8. Prince of Persia (1990)
Before Prince of Persia headed to 3D on modern consoles and then to movie theatres, wearing Jake Gyllenhaal’s face, it was an elegant, considered Jordan Mechner creation for Brøderbund. Much like predecessor Karateka, Prince of Persia aimed to bring a cinematic feel to home computers, and it’s chock full of fluid animation and cut-scenes. It’s similarly thoughtful too — Prince of Persia might look like a platform game, but it’s really a slow-burn puzzler, with you figuring out how to carefully pick your way through a trap-filled dungeon, without getting horribly impaled on spikes or a guard’s sword.
9. Wolfenstein 3D (1992)
It wasn’t the first 3D shooter, but Wolfenstein 3D defined the template for pretty much everything that followed it.
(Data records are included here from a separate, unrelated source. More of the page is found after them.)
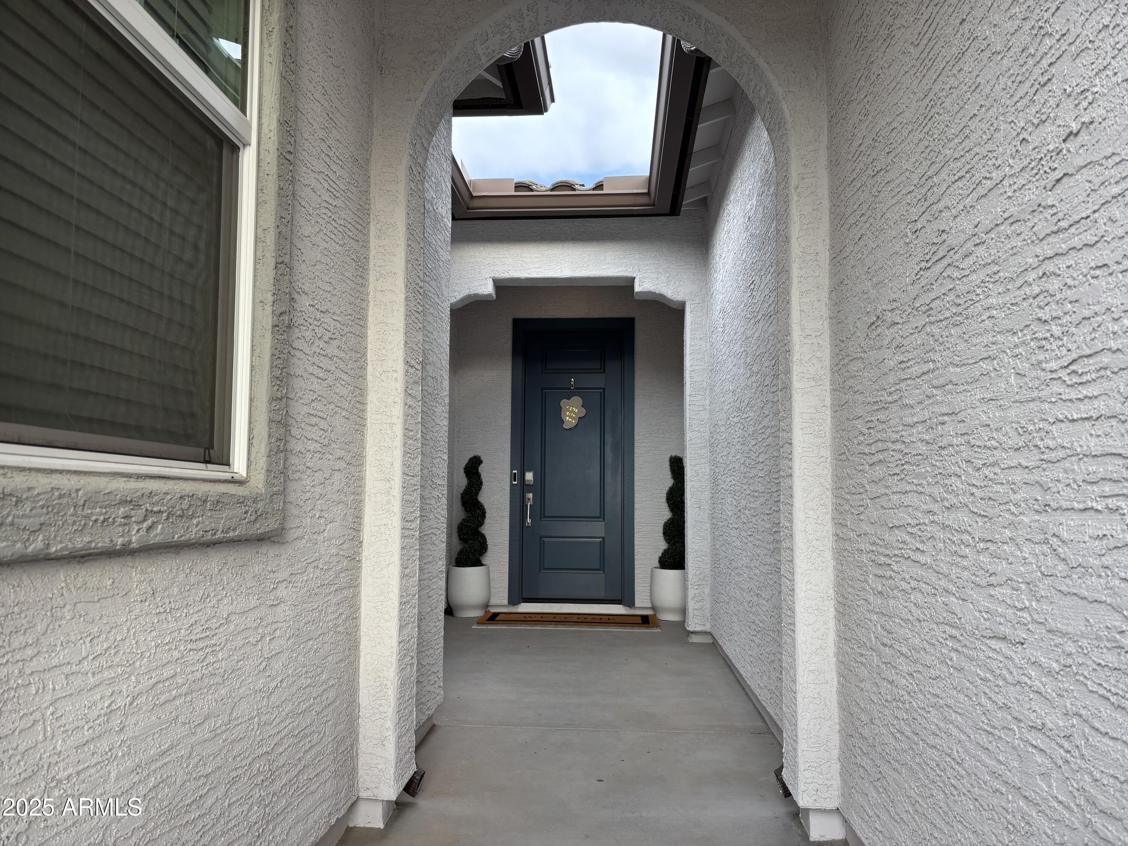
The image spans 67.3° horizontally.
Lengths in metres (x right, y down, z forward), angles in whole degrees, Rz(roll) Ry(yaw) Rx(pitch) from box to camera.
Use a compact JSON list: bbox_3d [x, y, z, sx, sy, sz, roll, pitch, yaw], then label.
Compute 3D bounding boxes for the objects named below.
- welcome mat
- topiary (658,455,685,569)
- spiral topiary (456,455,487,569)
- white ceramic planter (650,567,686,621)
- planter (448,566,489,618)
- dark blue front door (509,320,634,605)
[{"bbox_3d":[0.045,1.612,6.944,1.446,0.020,0.610,0,-5,4],"label":"welcome mat"},{"bbox_3d":[0.933,0.755,7.205,0.285,0.970,0.285,0,-5,4],"label":"topiary"},{"bbox_3d":[-0.795,0.764,7.370,0.285,0.970,0.285,0,-5,4],"label":"spiral topiary"},{"bbox_3d":[0.910,1.435,7.144,0.370,0.415,0.370,0,-5,4],"label":"white ceramic planter"},{"bbox_3d":[-0.815,1.444,7.309,0.370,0.415,0.370,0,-5,4],"label":"planter"},{"bbox_3d":[0.077,0.330,7.614,1.115,2.575,0.150,0,-5,4],"label":"dark blue front door"}]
Spy William ‘B.J.’ Blazkowicz wants to bring down the Nazis, although the idiot’s gone and got himself captured. You must therefore help him escape from his cell, and work his way to each floor’s elevator. In his way: lots of Nazis to shoot, vicious dogs to shoot, and a big boss to shoot — you get the idea.
In fact, for a 1992 game, it’s surprisingly bloody, with death screams aplenty. It’s a bit surreal, too, notably with the suspicious number of chicken dinners peppered about the floor, ready for you to munch. (These Nazis wouldn’t be picking up many points on Come Dine With Me.)
10. Speedball 2
‘Ice cream! Ice cream!’ That’s what the players of Speedball 2 hear all the time from a nagging, insistent vendor in the crowd, but they’ll probably need some after getting their teeth punched out in this violent futuristic take on handball. Naturally, you start out at the bottom of the heap, managing the notoriously rubbish Brutal Deluxe. But be shrewd on the transfer market, pick up loads of coins in-game, and try not to concede too many goals, and you’ll swiftly climb the ranks. That is if your hands don’t rebel by being forced to use QAOP controls.
Bonus: Night Mission (1988)
OK — one extra entry, just because. In 1982, Bruce Artwick (the man behind the hugely successful Flight Simulator series) briefly went pinball crazy, and the result was Night Mission, a fast and furious digital table. Next to the likes of Pinball Arcade and Zen Pinball, Night Mission of course looks positively archaic, but this update for DOS overhauls the very rough visuals of the original and retains its breakneck gameplay. The physics is a tad suspect, but we’d argue Night Mission is the best retro ball-spanger around.